B. The "Warp Divergence" Problem

GPUs execute instructions in "Warps" (groups of 32 threads). If Thread 1 executes if A: and Thread 2 executes else B:, both threads execute both paths (masking out the inactive one).

  • Risk: The resolve_bytecode VM is a giant switch-case loop. If Env 1 runs Opcode 10 (Draw) and Env 2 runs Opcode 20 (Attack), they diverge.
  • Mitigation: The high throughput of GPUs (thousands of cores) usually overcomes this inefficiency. Even at 10% efficiency due to divergence, a 4090 GPU (16k cores) might beat a 32-core CPU.
  • Advanced Fix: Sort environments by "Next Opcode" before execution (sorting on GPU is fast).
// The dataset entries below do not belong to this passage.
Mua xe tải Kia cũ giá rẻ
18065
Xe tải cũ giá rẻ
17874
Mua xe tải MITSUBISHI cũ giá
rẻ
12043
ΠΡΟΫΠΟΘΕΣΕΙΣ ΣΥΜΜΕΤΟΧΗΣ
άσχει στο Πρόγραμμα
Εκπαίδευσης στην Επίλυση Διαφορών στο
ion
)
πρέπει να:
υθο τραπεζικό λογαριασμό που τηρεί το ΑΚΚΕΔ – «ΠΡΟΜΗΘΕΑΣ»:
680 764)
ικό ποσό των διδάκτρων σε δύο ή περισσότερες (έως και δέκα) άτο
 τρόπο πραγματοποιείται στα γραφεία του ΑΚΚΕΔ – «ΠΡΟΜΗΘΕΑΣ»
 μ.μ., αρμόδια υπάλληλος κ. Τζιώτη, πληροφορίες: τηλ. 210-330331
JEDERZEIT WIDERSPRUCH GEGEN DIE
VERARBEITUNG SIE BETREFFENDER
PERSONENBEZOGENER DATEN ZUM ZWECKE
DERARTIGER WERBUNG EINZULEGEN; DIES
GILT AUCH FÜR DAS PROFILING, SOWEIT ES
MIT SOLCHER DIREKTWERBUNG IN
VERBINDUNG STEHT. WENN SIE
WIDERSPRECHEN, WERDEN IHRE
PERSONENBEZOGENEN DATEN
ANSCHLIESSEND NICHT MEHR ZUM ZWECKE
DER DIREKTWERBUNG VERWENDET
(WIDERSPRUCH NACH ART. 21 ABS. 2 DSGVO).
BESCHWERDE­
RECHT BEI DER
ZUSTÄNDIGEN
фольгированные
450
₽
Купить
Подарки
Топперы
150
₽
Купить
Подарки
This ensures threads in a warp execute the same instruction. (Complex to implement).

C. Random Numbers

np.random does not work in CUDA kernels.

  • Solution: Use numba.cuda.random.xoroshiro128p.
  • Requirement: You must initialize and maintain an array of RNG states (one per thread).

D. Recursion & Dynamic Allocation

Numba CUDA does not support recursion or list allocations ([]).
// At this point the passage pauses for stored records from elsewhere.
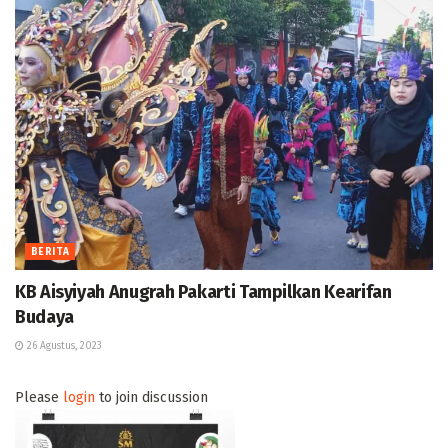
BERITA
KB Aisyiyah Anugrah Pakarti Tampilkan Kearifan
Budaya
26 Agustus, 2023
Please
login
to join discussion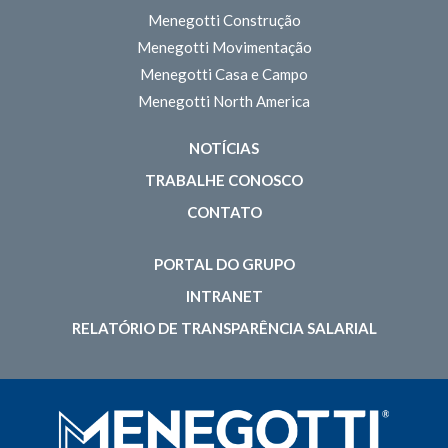
Menegotti Construção
Menegotti Movimentação
Menegotti Casa e Campo
Menegotti North America
NOTÍCIAS
TRABALHE CONOSCO
CONTATO
PORTAL DO GRUPO
INTRANET
RELATÓRIO DE TRANSPARÊNCIA SALARIAL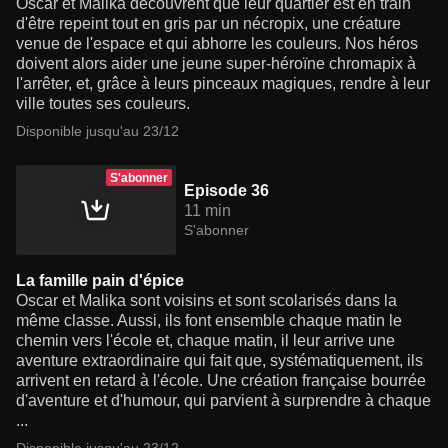
Oscar et Malika découvrent que leur quartier est en train
d'être repeint tout en gris par un nécropix, une créature
venue de l'espace et qui abhorre les couleurs. Nos héros
doivent alors aider une jeune super-héroïne chromapix à
l'arrêter, et, grâce à leurs pinceaux magiques, rendre à leur
ville toutes ses couleurs.
Disponible jusqu'au 23/12
S'abonner
Episode 36
11 min
S'abonner
La famille pain d'épice
Oscar et Malika sont voisins et sont scolarisés dans la
même classe. Aussi, ils font ensemble chaque matin le
chemin vers l'école et, chaque matin, il leur arrive une
aventure extraordinaire qui fait que, systématiquement, ils
arrivent en retard à l'école. Une création française bourrée
d'aventure et d'humour, qui parvient à surprendre à chaque
...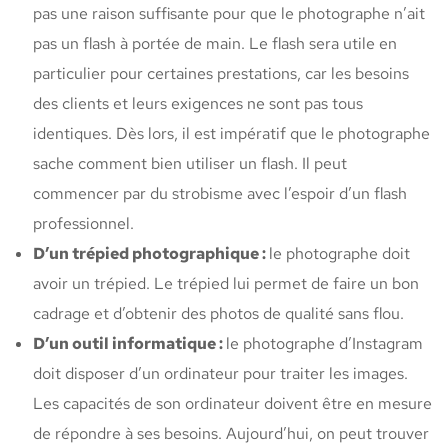
pas une raison suffisante pour que le photographe n’ait
pas un flash à portée de main. Le flash sera utile en
particulier pour certaines prestations, car les besoins
des clients et leurs exigences ne sont pas tous
identiques. Dès lors, il est impératif que le photographe
sache comment bien utiliser un flash. Il peut
commencer par du strobisme avec l’espoir d’un flash
professionnel.
D’un trépied photographique :
le photographe doit
avoir un trépied. Le trépied lui permet de faire un bon
cadrage et d’obtenir des photos de qualité sans flou.
D’un outil informatique :
le photographe d’Instagram
doit disposer d’un ordinateur pour traiter les images.
Les capacités de son ordinateur doivent être en mesure
de répondre à ses besoins. Aujourd’hui, on peut trouver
  • Status: The current fast_logic.py is already largely iterative and uses fixed arrays, so this is Ready for Porting.

4. Migration Roadmap

Phase 1: Data Structures

Convert VectorGameState to allocate memory on GPU.

# ai/vector_env_gpu.py
import cupy as cp

class VectorGameStateGPU:
    def __init__(self, num_envs):
        self.batch_stage = cp.full((num_envs, 3), -1, dtype=cp.int32)
        # ... all other arrays as cp.ndarray

Phase 2: Kernel Rewrite

Rewrite step_vectorized as a kernel.

  • Replace prange with cuda.grid(1).
  • Move resolve_bytecode to a @cuda.jit(device=True) function.

Phase 3: PPO Adapter

Update the RL training loop (train_optimized.py) to accept GPU tensors.

# In PPO Rollout Buffer
def collect_rollouts(self):
    # obs is already on GPU!
    with torch.no_grad():
        action, value, log_prob = self.policy(obs)
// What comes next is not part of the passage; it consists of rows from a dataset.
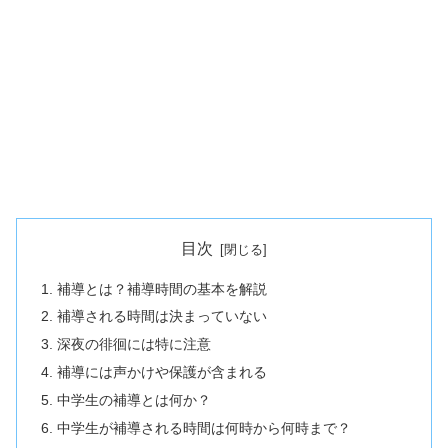
目次
補導とは？補導時間の基本を解説
補導される時間は決まっていない
深夜の徘徊には特に注意
補導には声かけや保護が含まれる
中学生の補導とは何か？
中学生が補導される時間は何時から何時まで？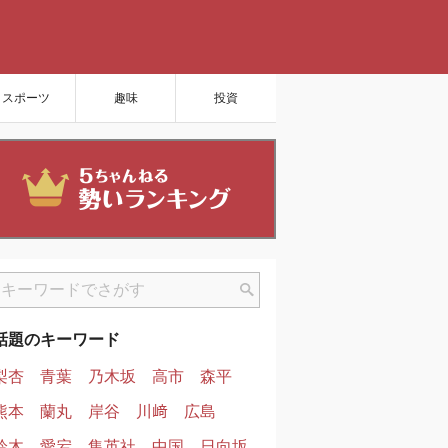
スポーツ
趣味
投資
話題のキーワード
梨杏
青葉
乃木坂
高市
森平
熊本
蘭丸
岸谷
川﨑
広島
鈴木
愛宕
集英社
中国
日向坂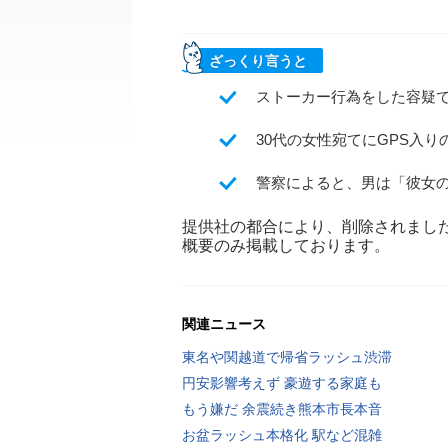
ざっくり言うと
ストーカー行為をした容疑
30代の女性宛てにGPS入
警察によると、男は「彼女
提供社の都合により、削除されまし
概要のみ掲載しております。
関連ニュース
東名や関越道で帰省ラッシュ渋滞
円安影響考えず 豪遊する家庭も
もう嫌だ 余震続き熊本市長本音
お盆ラッシュ本格化 駅など混雑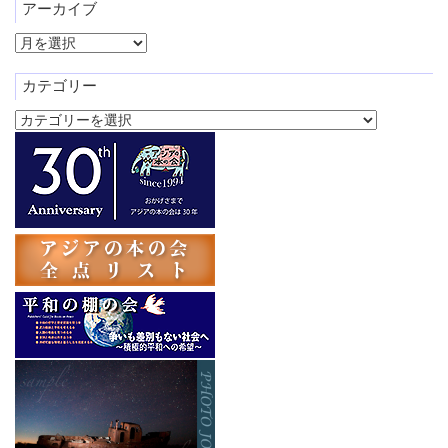
アーカイブ
ア
ー
カ
カテゴリー
イ
カ
ブ
テ
ゴ
リ
ー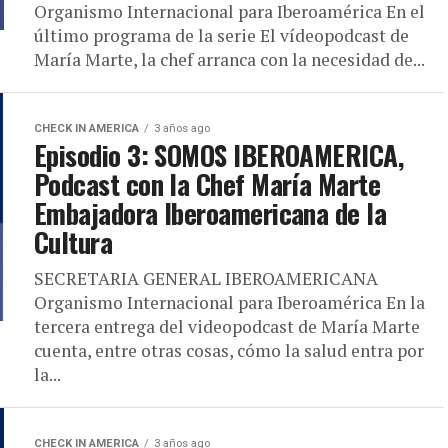
Organismo Internacional para Iberoamérica En el
último programa de la serie El vídeopodcast de
María Marte, la chef arranca con la necesidad de...
CHECK IN AMERICA
3 años ago
Episodio 3: SOMOS IBEROAMERICA,
Podcast con la Chef María Marte
Embajadora Iberoamericana de la
Cultura
SECRETARIA GENERAL IBEROAMERICANA
Organismo Internacional para Iberoamérica En la
tercera entrega del videopodcast de María Marte
cuenta, entre otras cosas, cómo la salud entra por
la...
CHECK IN AMERICA
3 años ago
    # action is on GPU. Pass directly to env.step()
    next_obs = env.step(action)

5. Feasibility Verdict

High Feasibility. The codebase is already "Numba-Friendly" (no objects, flat arrays). The transition is primarily syntactic (prange -> kernel) and infrastructural (Numpy -> CuPy).

Estimated Effort: 1-2 weeks for a skilled GPU engineer. Expected Gain: 5x-10x throughput scaling for batch sizes > 4096.